→ **GOAL**
Write out the part of the childhood memoir below between "Then there was" and "to Florida—several times.", inclusive, changing "cassette player" to "radio".

My father later bought an Arnold Bread franchise. He had a box truck from which he made deliveries to restaurants, supermarkets and convenience stores. In the early days, when I was around six, he had installed wooden racks in the truck to hold the boxes of bread, rolls and cookies. I would often accompany him on his route during school holidays, and one of my favorite parts of this adventure was curling up for a nap in a big empty box on a shelf as Dad drove home. The horror!
Then there was the Plymouth station wagon. As an adolescent, I dreamed of station wagons. I envisioned myself lying in the back compartment, away from my parents and my pestering sister, my cassette player purring next to my ear. Did I mention that Dad smoked? He always cracked his window, but I hated the smell. In my dream, I lay far removed from the smoke and, in my prone position, did not become car sick, as I was wont to do.
My parents finally bought a station wagon. It was all I hoped it would be, and I have lived to tell the tale of flopping around unsecured all the way from Massachusetts to Florida—several times.

[Items from a data source]
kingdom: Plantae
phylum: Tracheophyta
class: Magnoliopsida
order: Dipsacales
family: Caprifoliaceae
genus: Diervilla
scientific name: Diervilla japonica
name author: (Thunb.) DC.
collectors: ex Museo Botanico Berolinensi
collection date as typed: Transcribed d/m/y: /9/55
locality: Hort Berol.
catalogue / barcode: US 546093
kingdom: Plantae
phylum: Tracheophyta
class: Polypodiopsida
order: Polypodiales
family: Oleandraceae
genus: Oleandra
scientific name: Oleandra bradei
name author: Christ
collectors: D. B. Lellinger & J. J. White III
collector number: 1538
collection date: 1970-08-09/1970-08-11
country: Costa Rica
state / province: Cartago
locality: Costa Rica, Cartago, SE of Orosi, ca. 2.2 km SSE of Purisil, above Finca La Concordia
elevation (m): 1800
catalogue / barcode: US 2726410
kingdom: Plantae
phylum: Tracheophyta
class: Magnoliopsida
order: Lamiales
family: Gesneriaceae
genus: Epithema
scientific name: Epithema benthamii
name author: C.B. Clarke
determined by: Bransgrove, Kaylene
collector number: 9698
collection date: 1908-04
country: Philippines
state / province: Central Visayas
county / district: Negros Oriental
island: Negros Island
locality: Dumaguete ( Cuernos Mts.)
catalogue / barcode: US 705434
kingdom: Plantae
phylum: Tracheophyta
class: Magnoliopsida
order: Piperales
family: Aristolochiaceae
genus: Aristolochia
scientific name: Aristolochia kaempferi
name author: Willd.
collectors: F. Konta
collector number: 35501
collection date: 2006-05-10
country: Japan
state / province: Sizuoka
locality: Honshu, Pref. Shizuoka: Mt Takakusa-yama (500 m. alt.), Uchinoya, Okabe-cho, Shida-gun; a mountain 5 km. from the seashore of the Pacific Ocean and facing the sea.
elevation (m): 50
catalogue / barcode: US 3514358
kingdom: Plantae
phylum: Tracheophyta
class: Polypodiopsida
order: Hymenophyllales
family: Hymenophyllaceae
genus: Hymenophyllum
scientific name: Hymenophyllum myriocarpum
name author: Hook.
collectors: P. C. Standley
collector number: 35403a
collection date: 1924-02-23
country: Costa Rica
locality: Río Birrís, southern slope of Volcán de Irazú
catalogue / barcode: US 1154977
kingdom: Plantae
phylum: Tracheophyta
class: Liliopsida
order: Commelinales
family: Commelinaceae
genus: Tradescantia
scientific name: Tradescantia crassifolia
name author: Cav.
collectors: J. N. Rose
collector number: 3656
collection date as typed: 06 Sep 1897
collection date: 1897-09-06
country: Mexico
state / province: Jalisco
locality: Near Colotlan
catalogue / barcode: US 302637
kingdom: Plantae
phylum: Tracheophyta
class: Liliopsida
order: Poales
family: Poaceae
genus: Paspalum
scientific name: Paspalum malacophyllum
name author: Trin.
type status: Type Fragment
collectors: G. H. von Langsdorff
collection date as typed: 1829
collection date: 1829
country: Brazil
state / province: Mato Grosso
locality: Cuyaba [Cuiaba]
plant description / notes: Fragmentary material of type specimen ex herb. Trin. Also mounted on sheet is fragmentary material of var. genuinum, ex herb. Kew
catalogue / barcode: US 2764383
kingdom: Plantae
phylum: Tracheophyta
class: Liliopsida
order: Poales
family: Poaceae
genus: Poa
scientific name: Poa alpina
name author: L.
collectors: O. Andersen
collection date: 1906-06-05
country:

→ **WRITTEN SOLUTION**
Then there was the Plymouth station wagon. As an adolescent, I dreamed of station wagons. I envisioned myself lying in the back compartment, away from my parents and my pestering sister, my radio purring next to my ear. Did I mention that Dad smoked? He always cracked his window, but I hated the smell. In my dream, I lay far removed from the smoke and, in my prone position, did not become car sick, as I was wont to do.
My parents finally bought a station wagon. It was all I hoped it would be, and I have lived to tell the tale of flopping around unsecured all the way from Massachusetts to Florida—several times.